*EXERCISE INSTRUCTIONS:* Print the following lines verbatim and leave out the pictures.

*DATASET RECORDS:*
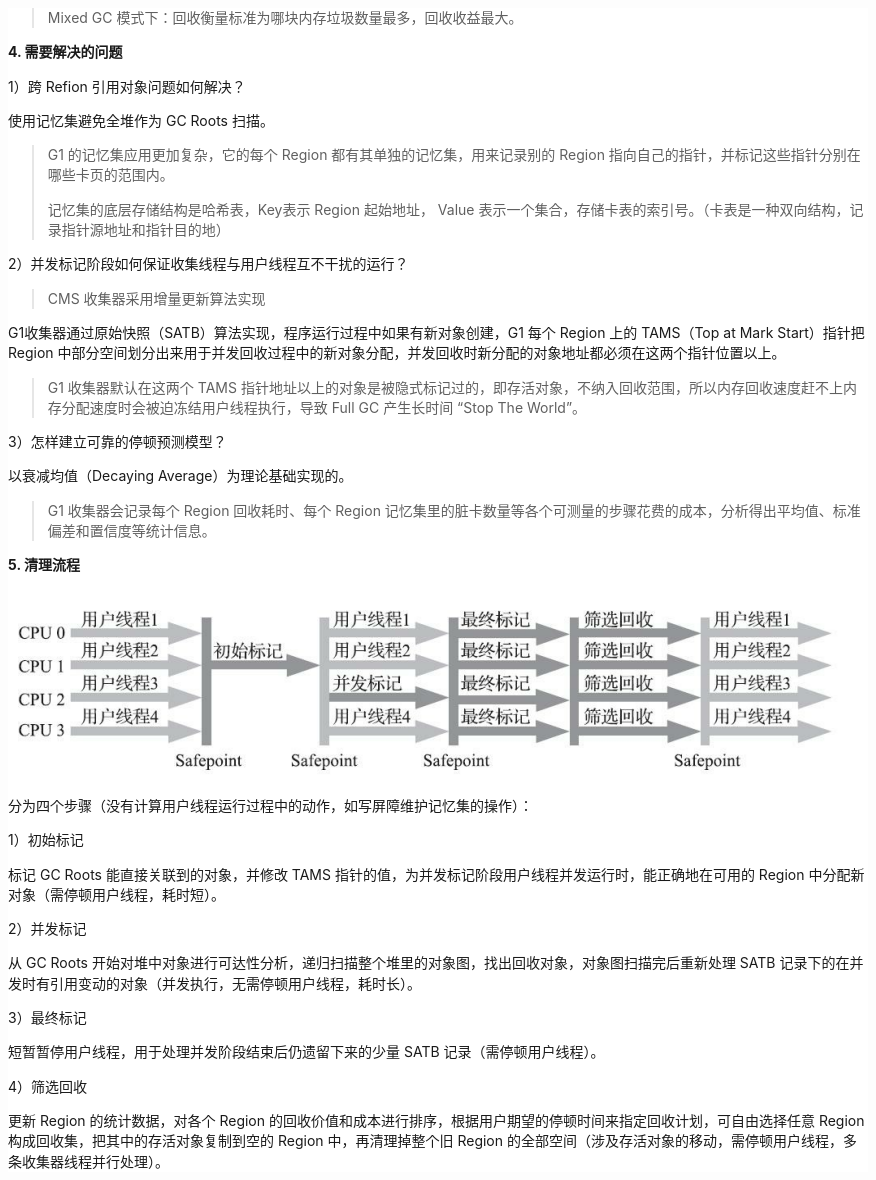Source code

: > Mixed GC 模式下：回收衡量标准为哪块内存垃圾数量最多，回收收益最大。

**4. 需要解决的问题**

1）跨 Refion 引用对象问题如何解决？

使用记忆集避免全堆作为 GC Roots 扫描。

> G1 的记忆集应用更加复杂，它的每个 Region 都有其单独的记忆集，用来记录别的 Region 指向自己的指针，并标记这些指针分别在哪些卡页的范围内。
>
> 记忆集的底层存储结构是哈希表，Key表示 Region 起始地址， Value 表示一个集合，存储卡表的索引号。（卡表是一种双向结构，记录指针源地址和指针目的地）

2）并发标记阶段如何保证收集线程与用户线程互不干扰的运行？

> CMS 收集器采用增量更新算法实现

G1收集器通过原始快照（SATB）算法实现，程序运行过程中如果有新对象创建，G1 每个 Region 上的 TAMS（Top at Mark Start）指针把 Region 中部分空间划分出来用于并发回收过程中的新对象分配，并发回收时新分配的对象地址都必须在这两个指针位置以上。

> G1 收集器默认在这两个 TAMS 指针地址以上的对象是被隐式标记过的，即存活对象，不纳入回收范围，所以内存回收速度赶不上内存分配速度时会被迫冻结用户线程执行，导致 Full GC 产生长时间 “Stop The World”。

3）怎样建立可靠的停顿预测模型？

以衰减均值（Decaying Average）为理论基础实现的。

> G1 收集器会记录每个 Region 回收耗时、每个 Region 记忆集里的脏卡数量等各个可测量的步骤花费的成本，分析得出平均值、标准偏差和置信度等统计信息。

**5. 清理流程**

![1587107897639](assets/1587107897639.png)

分为四个步骤（没有计算用户线程运行过程中的动作，如写屏障维护记忆集的操作）：

1）初始标记

标记 GC Roots 能直接关联到的对象，并修改 TAMS 指针的值，为并发标记阶段用户线程并发运行时，能正确地在可用的 Region 中分配新对象（需停顿用户线程，耗时短）。

2）并发标记

从 GC Roots 开始对堆中对象进行可达性分析，递归扫描整个堆里的对象图，找出回收对象，对象图扫描完后重新处理 SATB 记录下的在并发时有引用变动的对象（并发执行，无需停顿用户线程，耗时长）。

3）最终标记

短暂暂停用户线程，用于处理并发阶段结束后仍遗留下来的少量 SATB 记录（需停顿用户线程）。

4）筛选回收

更新 Region 的统计数据，对各个 Region 的回收价值和成本进行排序，根据用户期望的停顿时间来指定回收计划，可自由选择任意 Region 构成回收集，把其中的存活对象复制到空的 Region 中，再清理掉整个旧 Region 的全部空间（涉及存活对象的移动，需停顿用户线程，多条收集器线程并行处理）。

*PROBLEM SOLUTION:*
Source code

: > Mixed GC 模式下：回收衡量标准为哪块内存垃圾数量最多，回收收益最大。

**4. 需要解决的问题**

1）跨 Refion 引用对象问题如何解决？

使用记忆集避免全堆作为 GC Roots 扫描。

> G1 的记忆集应用更加复杂，它的每个 Region 都有其单独的记忆集，用来记录别的 Region 指向自己的指针，并标记这些指针分别在哪些卡页的范围内。
>
> 记忆集的底层存储结构是哈希表，Key表示 Region 起始地址， Value 表示一个集合，存储卡表的索引号。（卡表是一种双向结构，记录指针源地址和指针目的地）

2）并发标记阶段如何保证收集线程与用户线程互不干扰的运行？

> CMS 收集器采用增量更新算法实现

G1收集器通过原始快照（SATB）算法实现，程序运行过程中如果有新对象创建，G1 每个 Region 上的 TAMS（Top at Mark Start）指针把 Region 中部分空间划分出来用于并发回收过程中的新对象分配，并发回收时新分配的对象地址都必须在这两个指针位置以上。

> G1 收集器默认在这两个 TAMS 指针地址以上的对象是被隐式标记过的，即存活对象，不纳入回收范围，所以内存回收速度赶不上内存分配速度时会被迫冻结用户线程执行，导致 Full GC 产生长时间 “Stop The World”。

3）怎样建立可靠的停顿预测模型？

以衰减均值（Decaying Average）为理论基础实现的。

> G1 收集器会记录每个 Region 回收耗时、每个 Region 记忆集里的脏卡数量等各个可测量的步骤花费的成本，分析得出平均值、标准偏差和置信度等统计信息。

**5. 清理流程**

![1587107897639](assets/1587107897639.png)

分为四个步骤（没有计算用户线程运行过程中的动作，如写屏障维护记忆集的操作）：

1）初始标记

标记 GC Roots 能直接关联到的对象，并修改 TAMS 指针的值，为并发标记阶段用户线程并发运行时，能正确地在可用的 Region 中分配新对象（需停顿用户线程，耗时短）。

2）并发标记

从 GC Roots 开始对堆中对象进行可达性分析，递归扫描整个堆里的对象图，找出回收对象，对象图扫描完后重新处理 SATB 记录下的在并发时有引用变动的对象（并发执行，无需停顿用户线程，耗时长）。

3）最终标记

短暂暂停用户线程，用于处理并发阶段结束后仍遗留下来的少量 SATB 记录（需停顿用户线程）。

4）筛选回收

更新 Region 的统计数据，对各个 Region 的回收价值和成本进行排序，根据用户期望的停顿时间来指定回收计划，可自由选择任意 Region 构成回收集，把其中的存活对象复制到空的 Region 中，再清理掉整个旧 Region 的全部空间（涉及存活对象的移动，需停顿用户线程，多条收集器线程并行处理）。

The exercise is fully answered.